The flame shuddered.

Not from wind.

From recognition.

The tunnel walls were marked with symbols pressed so deep into the stone they looked grown there. Not carved by chisels. Not painted. More like the rock had been convinced to remember the shapes. They pulsed faintly when the matchlight wavered, a dark-red glow that made the stone look bruised.

Redalhia’s hand hovered near one of the sigils, then stopped. She didn’t touch it.

“You know these,” Bzou said.

“I don’t,” she replied too quickly.

Then she exhaled and tried again, voice softer. “I… feel them.”

That was the first crack in her composure since the square, the first sign that whatever waited below wasn’t merely a monster to be hunted. It was a history trying to climb into her mouth.

They moved.

Downward.

Always downward.

The tunnel narrowed, then widened, then narrowed again, as if built to confuse the sense of distance and direction. Every few steps, the air changed. Stone. Water. Ash. Blood. Then, underneath it all, the same steady breathing, as if the earth itself was sleeping and their footsteps were the dream.

Bzou’s fur bristled as the scent shifted again.

Not decay.

Not death.

Something preserved. Something kept.

They turned a bend and the tunnel spat them into a chamber.

It wasn’t grand. No cathedral of bones. No dramatic cavern dripping with stalactites. Just a room cut into the earth that felt too deliberate to be natural and too old to be recent. The walls were lined with stacks of bones arranged like offerings. Not human. Not wolf. Somewhere between.

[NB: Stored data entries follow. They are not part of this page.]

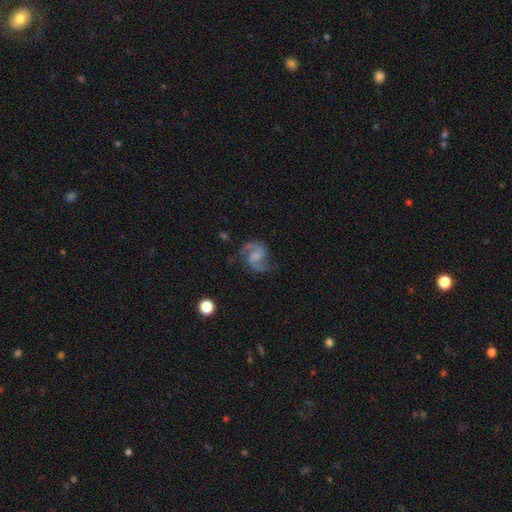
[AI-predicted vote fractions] Smooth or featured? featured or disk (86%)
Edge-on disk? no (98%)
Bar? no (48%)
Spiral arms? yes (97%)
Spiral winding? medium (56%)
Spiral arm count? 2 (92%)
Bulge size? none (53%)
Merging? none (72%)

Long limbs, wrong joints, skulls shaped like questions.

At the center sat a shape wrapped in old fabric and iron and rope.

Not a corpse.

A body.

It was breathing.

Shallow, careful breaths, like it had spent years practicing how to be alive without being noticed. The bindings around it were not merely restraints. They were rituals—twists of black iron inscribed with the same pulsing symbols, rope threaded through with hair and something that looked like dried blood, layers of cloth stiffened by old oils.

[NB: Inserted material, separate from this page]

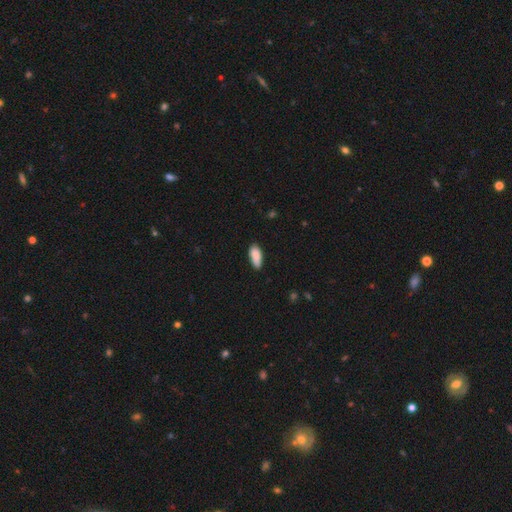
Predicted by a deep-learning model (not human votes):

Redalhia stepped forward as if pulled.

Bzou’s hand shot out and caught her wrist—not hard enough to bruise, but hard enough to remind her she still belonged to herself.

“Don’t,” he said.

Redalhia’s eyes didn’t leave the body. “It’s… her.”

Bzou’s stomach tightened. “Your grandmother?”

Redalhia swallowed. “No.”

The word was a confession. A betrayal of the story she’d been telling herself to keep moving.

Bzou released her wrist, slowly, like letting go of a loaded weapon.

Redalhia moved closer. She knelt. Her matchlight wavered over the bindings.

Then the body exhaled.

A long, slow sigh that rattled through the chamber like a door opening in the mind.

The bindings split.

Not snapped.

Not broken.

Split as if they had never been real, as if whatever held them together had decided it was time to stop pretending.

The cloth peeled back.

The body beneath was thin, too long for its frame, skin pale as candle wax left too close to heat. Its hands lay on the stone with fingers that had too many joints, too much articulation. The mouth was cracked at the corners, lips too dry to be alive.

But the eyes—

The eyes were human.

And they looked straight at Redalhia, as if they had been waiting specifically for her face.

“You came back,” the body whispered.

The voice was soft.

Familiar in the way nightmares were familiar.

Redalhia’s breath hitched. “Who are you?”

The figure smiled. Not with warmth. With knowledge.

“Your grandmother’s daughter.”

Redalhia went still, as if her bones had been replaced with stone.

“My grandmother didn’t have a daughter,” she said, and the words sounded like an argument she’d rehearsed for years.

The figure tilted its head. “Didn’t she?”

Bzou took one step closer, putting himself between Redalhia and the thing—not out of heroism, but out of instinct. Predators knew when something wanted to move through a person rather than around them.

Redalhia’s voice came out smaller. “You’re lying.”

The figure’s gaze slid to Bzou, then back. “I’m remembering.”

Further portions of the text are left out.